# Who was/is the best comedian?



## 94055 (May 1, 2005)

Well we all have/had our favorite, so who was yours?

Wether actor/standup or any other type.

:lol: :lol: :lol: :lol: :lol: :lol: 
It,s the way I tell em
:lol: :lol: :lol: :lol: :lol: :lol:


----------



## thieawin (Jun 7, 2006)

is Ken Dodd

was Tommy Cooper

female

is Victoria Woods

was Joyce Grenfell


----------



## johng1974 (Jan 17, 2007)

Iziziziziiz izzzard


----------



## mangothemadmonk (Aug 6, 2006)

I like the old timers best.....Arthur Lowe, Eric Morecambe, Tommy Cooper and of the newbies... Peter Kay, Harry Hill, Johnny Vegas.

Johnny F


----------



## 94055 (May 1, 2005)

> Iziziziziiz izzzard


Is he?

He does not look that hard to me :wink:

How about the Comedians show
What a collection of stand ups

How about Dave Allen
Jasper carrot
Lenny Henry


----------



## 104236 (May 1, 2007)

Peter Kay, Angus Deayton, _Victor Meldrew_ Victoria Woods, _Frazier_ _and Niales_, Paul Merton


----------



## geraldandannie (Jun 4, 2006)

_ _ _ _ _ _ _

» **What you will do**
Can you copy the best-comedian thread word for word, starting at the words "Wether actor/standup or" and stopping after "(Jun 7, 2006)"? The items after this thread about the best comedian are separate material.

_ _ _ _ _ _ _

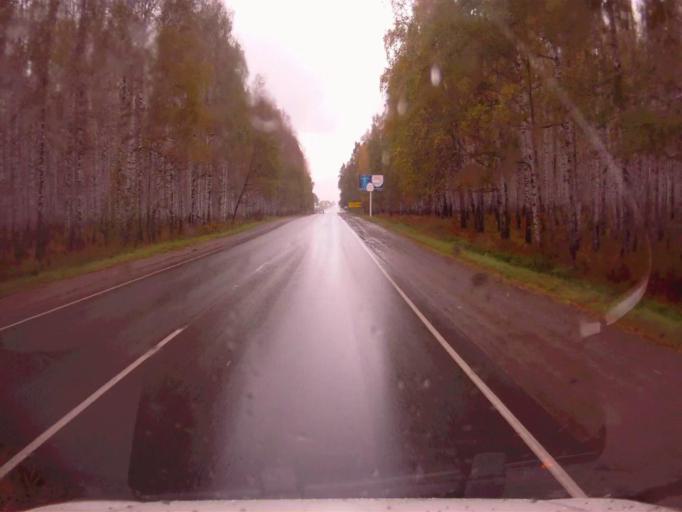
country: RU
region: Chelyabinsk
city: Argayash
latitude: 55.4139
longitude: 61.0344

_ _ _ _ _ _ _

» **Task result**
Wether actor/standup or any other type.

:lol: :lol: :lol: :lol: :lol: :lol: 
It,s the way I tell em
:lol: :lol: :lol: :lol: :lol: :lol:


----------



## thieawin (Jun 7, 2006)